Here, instead of modifying the structs directly, we have to keep in mind that the input data will be serialized, and so will the output data from the function.

def _run_mp(fn, load_mult):
    from dss import dss as ctx
    circ = ctx.ActiveCircuit
    ctx('clear')
    try:
        ctx(f'redirect "{fn}"')
        circ.Solution.LoadMult = load_mult
        # print(f'Running "{fn}", circuit "{ctx.ActiveCircuit.Name}", mult={load_mult}')
        ctx(f'Solve mode=daily number={NUM_SOLVE}')
    except Exception as ex:
        print('ERROR:', (fn, load_mult))
        print('      ', ex.args)
        
    # print(f'Done "{fn}" (LoadMult={load_mult}), circuit "{circ.Name}"')
    return (fn, load_mult, circ.Solution.Converged, circ.AllBusVolts)

Let’s run using the same number workers as before. After running, assemble back the results in dicts.

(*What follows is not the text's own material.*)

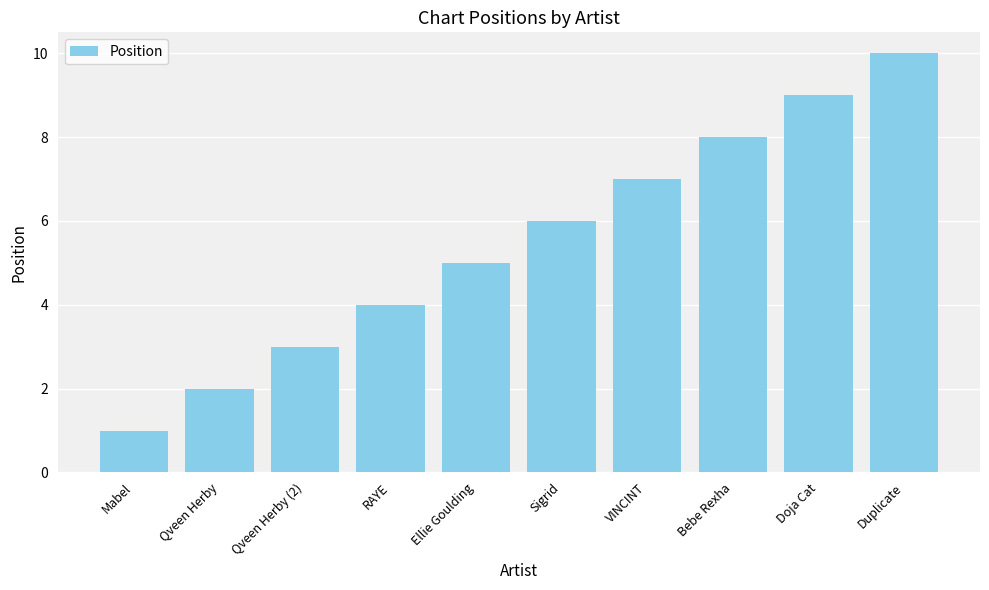

True or false: the data shows 10 at Sigrid.

False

import multiprocessing as mp

t0 = perf_counter()
pool = mp.Pool(processes=num)
results_mp = pool.starmap(_run_mp, cases)

# Assemble back the results
mpresults = {(item[0], item[1]): item[3] for item in results_mp}
mpconverged = {(item[0], item[1]): item[2] for item in results_mp}

t1 = perf_counter()
dt_mp = (t1 - t0)
print(f'Done in {dt_mp:.3f} s using {num} processes')
Done in 0.870 s using 25 processes

And validate the results, just to be sure:

for case in cases:
    np.testing.assert_equal(sresults[case], mpresults[case])

Performance notes#

If each task is short-lived, keeping the processes alive and reusing the engines is more efficient, but that’s not the point of this example. Try rerunning this notebook setting NUM_SOLVE=960 (or a larger number) vs. NUM_SOLVE=96. At some point, the task is long enough that it doesn’t matter if processes or threads are used, since the overhead is diluted. That is also true when using/comparing the scenarios that can be run using the internal Parallel interface from OpenDSS.

For shorter tasks and small circuits, threads should always win if most of the time is spent in the DSS engine, since that releases the Python GIL.

Parallel/PM implementation#

The DSS-Extensions implementation of the OpenDSS engine does include support for the parallel-machine (PM) concepts of the official implementation. The internals are completely different, and in fact result in a wider range of scenarios where it could be used when compared to the official version. Although useful in other use-cases like running through COM in Excel/VBA or MATLAB, using thread and multiple DSS engines explicitly provide more control. Sometimes threading is not ideal and using multiprocessing is preferred anyway, so there is little space where the PM alternative would be recommended with DSS-Python.

For the Parallel interface and the parallel-machine commands from OpenDSS, check the official documentation, and the API docs for the interface in DSS-Python.

Currently, DSS-Extensions do not implement the diakoptics methods anymore. The methods were disabled and will be reenabled after the developers on DSS-Extensions have an opportunity to address it.

Future expectations#

Specific to DSS-Extensions, there could be new features to enable automatic sharing of some data. Some of the required infrastructure is already in place, but there are tasks with higher priority before a system is fully implemented.

There has been recent changes in Python and more are expected for Python 3.13 (expected by October 2024, first beta in May 2024) which would enable better performance when using multiple threads by using subinterpreters (see PEP 734). When the toolset is mature, the projects on DSS-Extensions will try to integrate it.